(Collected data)
------------------------------------------------

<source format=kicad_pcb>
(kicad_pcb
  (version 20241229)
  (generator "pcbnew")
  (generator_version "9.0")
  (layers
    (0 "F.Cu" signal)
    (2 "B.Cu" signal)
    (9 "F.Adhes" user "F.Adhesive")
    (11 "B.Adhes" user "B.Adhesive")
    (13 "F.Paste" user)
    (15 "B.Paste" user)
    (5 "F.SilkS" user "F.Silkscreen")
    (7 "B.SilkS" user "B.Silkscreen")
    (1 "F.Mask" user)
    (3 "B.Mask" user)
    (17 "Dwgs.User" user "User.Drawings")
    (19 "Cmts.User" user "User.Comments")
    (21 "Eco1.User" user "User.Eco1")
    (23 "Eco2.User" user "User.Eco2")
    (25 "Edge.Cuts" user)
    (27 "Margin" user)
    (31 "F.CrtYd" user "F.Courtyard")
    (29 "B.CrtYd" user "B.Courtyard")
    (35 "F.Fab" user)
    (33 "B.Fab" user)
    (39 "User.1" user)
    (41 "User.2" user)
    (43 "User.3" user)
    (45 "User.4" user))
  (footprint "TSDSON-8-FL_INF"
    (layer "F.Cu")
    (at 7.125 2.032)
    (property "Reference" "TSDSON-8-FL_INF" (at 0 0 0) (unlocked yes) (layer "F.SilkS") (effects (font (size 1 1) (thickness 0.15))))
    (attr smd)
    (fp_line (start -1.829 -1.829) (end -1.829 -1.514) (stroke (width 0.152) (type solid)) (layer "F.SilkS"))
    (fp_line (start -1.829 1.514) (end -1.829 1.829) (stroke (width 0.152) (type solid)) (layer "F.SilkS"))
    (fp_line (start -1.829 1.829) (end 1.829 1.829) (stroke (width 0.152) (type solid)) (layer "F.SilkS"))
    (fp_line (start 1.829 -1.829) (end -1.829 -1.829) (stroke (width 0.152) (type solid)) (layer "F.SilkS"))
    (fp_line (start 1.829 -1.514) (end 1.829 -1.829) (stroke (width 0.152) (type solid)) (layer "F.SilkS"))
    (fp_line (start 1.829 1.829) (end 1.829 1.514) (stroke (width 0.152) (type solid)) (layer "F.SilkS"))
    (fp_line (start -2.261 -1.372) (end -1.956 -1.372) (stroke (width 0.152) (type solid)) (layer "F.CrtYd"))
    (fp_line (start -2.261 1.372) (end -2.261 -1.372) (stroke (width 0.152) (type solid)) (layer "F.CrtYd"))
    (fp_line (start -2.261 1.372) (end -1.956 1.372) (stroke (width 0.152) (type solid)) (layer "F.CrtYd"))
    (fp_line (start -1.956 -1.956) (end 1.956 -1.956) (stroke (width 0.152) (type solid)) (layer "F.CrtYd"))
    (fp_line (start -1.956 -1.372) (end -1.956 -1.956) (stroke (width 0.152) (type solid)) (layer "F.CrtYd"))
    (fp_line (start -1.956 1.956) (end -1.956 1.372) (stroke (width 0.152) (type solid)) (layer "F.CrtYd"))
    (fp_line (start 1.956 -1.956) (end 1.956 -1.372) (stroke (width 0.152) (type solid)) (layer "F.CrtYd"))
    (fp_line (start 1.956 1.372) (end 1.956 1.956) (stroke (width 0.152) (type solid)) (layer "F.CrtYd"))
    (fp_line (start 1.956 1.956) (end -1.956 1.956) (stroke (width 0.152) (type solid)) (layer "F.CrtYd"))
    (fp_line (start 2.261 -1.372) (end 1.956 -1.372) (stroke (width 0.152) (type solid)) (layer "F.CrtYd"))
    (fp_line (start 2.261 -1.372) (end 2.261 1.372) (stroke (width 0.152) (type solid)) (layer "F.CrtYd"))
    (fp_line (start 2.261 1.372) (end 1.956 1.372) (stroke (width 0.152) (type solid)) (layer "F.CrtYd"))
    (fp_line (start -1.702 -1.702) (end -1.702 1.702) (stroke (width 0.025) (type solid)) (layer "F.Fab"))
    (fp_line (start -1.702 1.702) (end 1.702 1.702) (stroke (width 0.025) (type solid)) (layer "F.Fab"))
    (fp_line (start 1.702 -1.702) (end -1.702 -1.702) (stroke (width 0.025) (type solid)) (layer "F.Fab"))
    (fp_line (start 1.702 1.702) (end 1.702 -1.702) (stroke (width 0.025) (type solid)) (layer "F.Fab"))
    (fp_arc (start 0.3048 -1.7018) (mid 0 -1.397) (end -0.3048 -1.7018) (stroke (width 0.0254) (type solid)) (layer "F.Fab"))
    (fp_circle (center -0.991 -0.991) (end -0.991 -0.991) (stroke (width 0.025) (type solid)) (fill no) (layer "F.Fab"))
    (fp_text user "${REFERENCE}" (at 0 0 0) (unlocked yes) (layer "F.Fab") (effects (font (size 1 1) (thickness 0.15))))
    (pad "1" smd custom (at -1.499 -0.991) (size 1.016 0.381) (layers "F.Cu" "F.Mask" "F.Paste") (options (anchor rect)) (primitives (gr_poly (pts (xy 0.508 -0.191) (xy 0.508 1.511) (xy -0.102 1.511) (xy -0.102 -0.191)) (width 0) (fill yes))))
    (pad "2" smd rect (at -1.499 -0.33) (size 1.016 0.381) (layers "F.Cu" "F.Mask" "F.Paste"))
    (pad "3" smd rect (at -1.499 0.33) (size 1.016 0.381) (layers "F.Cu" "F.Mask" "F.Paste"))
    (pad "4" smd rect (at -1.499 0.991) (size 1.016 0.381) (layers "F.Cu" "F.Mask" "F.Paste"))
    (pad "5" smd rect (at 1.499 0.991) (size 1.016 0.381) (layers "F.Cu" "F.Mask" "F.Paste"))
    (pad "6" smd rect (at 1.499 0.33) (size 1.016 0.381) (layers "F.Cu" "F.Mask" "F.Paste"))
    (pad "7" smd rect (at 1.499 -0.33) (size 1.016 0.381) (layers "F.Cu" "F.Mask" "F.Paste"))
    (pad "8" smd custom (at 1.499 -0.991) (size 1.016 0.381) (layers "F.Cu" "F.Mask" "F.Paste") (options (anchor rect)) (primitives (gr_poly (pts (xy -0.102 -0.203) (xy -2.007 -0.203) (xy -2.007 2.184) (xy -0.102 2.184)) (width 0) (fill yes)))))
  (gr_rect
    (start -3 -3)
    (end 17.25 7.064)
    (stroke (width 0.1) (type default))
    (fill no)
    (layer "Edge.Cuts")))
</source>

------------------------------------------------

● **WHAT THE TASK REQUIRES**: If a line in the records above contains the word "Courtyard", count it, then give the total and nothing else.

● **RESPONSE**: 2